Lidar specifications.

Table 2.

c. Retrieval of particle size and LWC using CSET measurements

The retrieval method described in sections 5 and 6 was applied to the observations collected during CSET project (Albrecht et al. 2019; Schwartz et al. 2019). Figures 15a and 15b show B-scan displays of Z and β, respectively. The data were collected in zenith-pointing mode from GV between 1915 and 1920 UTC 24 July 2015. The horizontal axis designates the time the aircraft traveled. The aircraft altitude was 100 m MSL. The 5-min duration of the observation corresponds to a 42-km swath. The maximum altitude of the stratocumulus clouds is less than 3 km, and they are all warm clouds. Reflectivity values range between −30 and 10 dBZ. The middle panel shows the attenuation-corrected lidar backscatter measurements. Lidar backscatter was corrected for attenuation using the HSRL extinction measurement as described in section 7b. The peak values of lidar measurements correspond to the cloud base. Below the cloud base, the increase in Z is due to the larger mean droplet size or drizzle. The bottom panel shows the attenuation-corrected HCR reflectivity. Reflectivity is usually underestimated because of the attenuation of the radar signal as it propagates through cloud layers. Therefore, attenuated W-band radar measurements must be corrected for attenuation effects before retrieving particle size and LWC. The attenuation correction is based on the AZ power-law relations in section 4. The HCR reflectivity was corrected for attenuation using the simple power-law Eq. (3) between reflectivity and attenuation (Hitschfeld and Bordan 1954).

Fig. 15.
Fig. 15.

Data collected in zenith-pointing mode from GV between 1915 and 1920 UTC 24 Jul 2015 during CSET. The horizontal axis designates the time that the aircraft traveled. The aircraft altitude was 100 m MSL and is shown as a black line. The 5-min duration of the observation corresponds to a 42-km swath. Shown are (a) HCR and (b) HSRL measurements of radar reflectivity and lidar backscatter, respectively, and (c) attenuation-corrected HCR reflectivity.

> [RECORDED INFORMATION]
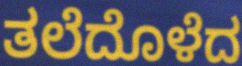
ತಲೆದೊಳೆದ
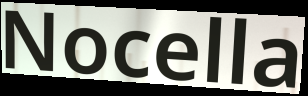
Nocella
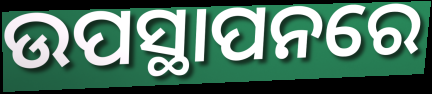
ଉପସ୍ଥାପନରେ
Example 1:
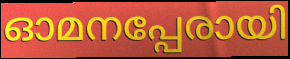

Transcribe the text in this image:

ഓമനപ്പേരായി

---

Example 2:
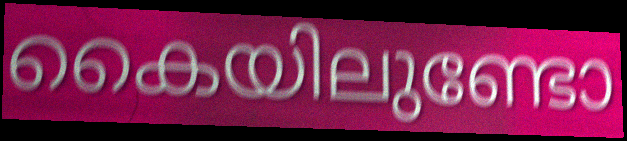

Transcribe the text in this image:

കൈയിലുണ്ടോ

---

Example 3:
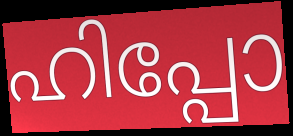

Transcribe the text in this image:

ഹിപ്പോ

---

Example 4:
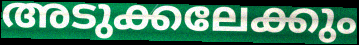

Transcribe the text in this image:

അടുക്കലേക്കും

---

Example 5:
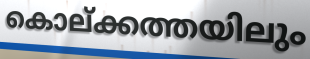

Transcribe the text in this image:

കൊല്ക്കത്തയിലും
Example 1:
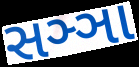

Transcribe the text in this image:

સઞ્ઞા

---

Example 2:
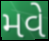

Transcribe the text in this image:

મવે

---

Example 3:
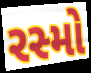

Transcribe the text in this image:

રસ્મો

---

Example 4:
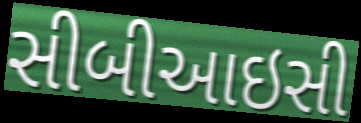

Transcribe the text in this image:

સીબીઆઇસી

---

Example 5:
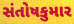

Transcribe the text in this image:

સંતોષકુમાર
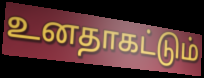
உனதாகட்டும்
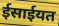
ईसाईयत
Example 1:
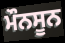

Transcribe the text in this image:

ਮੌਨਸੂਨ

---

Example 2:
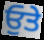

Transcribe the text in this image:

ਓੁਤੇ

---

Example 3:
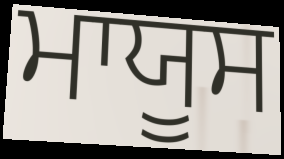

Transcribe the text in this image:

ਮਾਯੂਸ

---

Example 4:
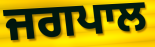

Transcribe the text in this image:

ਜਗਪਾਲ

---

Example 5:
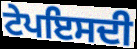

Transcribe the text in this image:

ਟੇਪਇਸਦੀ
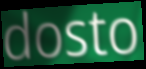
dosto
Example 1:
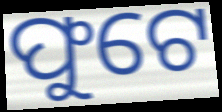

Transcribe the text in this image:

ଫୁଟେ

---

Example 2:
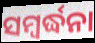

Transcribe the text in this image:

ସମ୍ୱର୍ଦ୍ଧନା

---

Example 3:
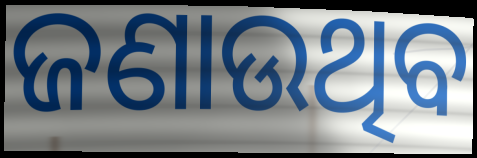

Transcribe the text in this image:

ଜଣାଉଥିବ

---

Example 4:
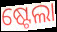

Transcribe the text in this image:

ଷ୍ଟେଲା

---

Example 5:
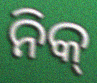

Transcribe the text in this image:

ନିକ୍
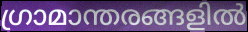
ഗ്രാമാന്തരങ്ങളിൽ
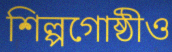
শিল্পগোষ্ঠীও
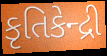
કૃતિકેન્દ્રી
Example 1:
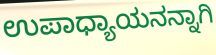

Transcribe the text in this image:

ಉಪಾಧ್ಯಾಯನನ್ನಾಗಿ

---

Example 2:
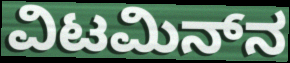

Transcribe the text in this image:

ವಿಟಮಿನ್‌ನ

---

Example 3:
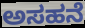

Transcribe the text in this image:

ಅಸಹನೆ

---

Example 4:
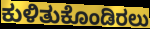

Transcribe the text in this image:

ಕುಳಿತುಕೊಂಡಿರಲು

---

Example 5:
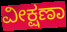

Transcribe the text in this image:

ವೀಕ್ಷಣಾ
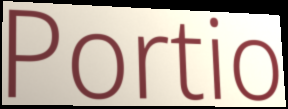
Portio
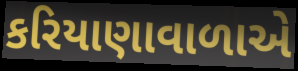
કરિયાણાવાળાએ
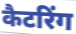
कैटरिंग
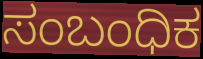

> [TO-DO LIST]
1. In the passage on the CSET retrieval, what was the aircraft's altitude during the zenith-pointing observation?
2. Please carry on the passage on the CSET retrieval from its final sentence.

> [RESPONSES BY TASK]
1. 100 m MSL

2.
Citation: Journal of Atmospheric and Oceanic Technology 37, 11; 10.1175/JTECH-D-19-0092.1

In addition to the radar and lidar observations, concurrent seven-channel GVR measurements were also collected in order to measure the LWP. Since there were no concurrent in situ measurements of particle size and LWC from a second aircraft during CSET, the LWP estimated by G-band radiometer was used for validation of the LWC retrieved radar and lidar. Radar and lidar-based retrieved LWC is in grams per meter cubed, and the G-band radiometer path-integrated LWC is in millimeters.

Intrinsic spatial resolutions of all three instruments, namely, HCR, HSRL, and GVR, are different. The HSRL footprint is 40 cm, the HCR footprint varies between 4 and 35 m, and the G-band radiometer footprint varies from 10 to 90 m. These various footprints were averaged over 0.5-s flight duration that corresponds to 70-m spatial resolution along the flight track. The spatial resolution along the aircraft track is averaged for keeping the same spatial resolution for individual sensors along the flight track, but the cross-track resolutions of sensors vary between 40 cm and 100 m as a function of instrument footprint.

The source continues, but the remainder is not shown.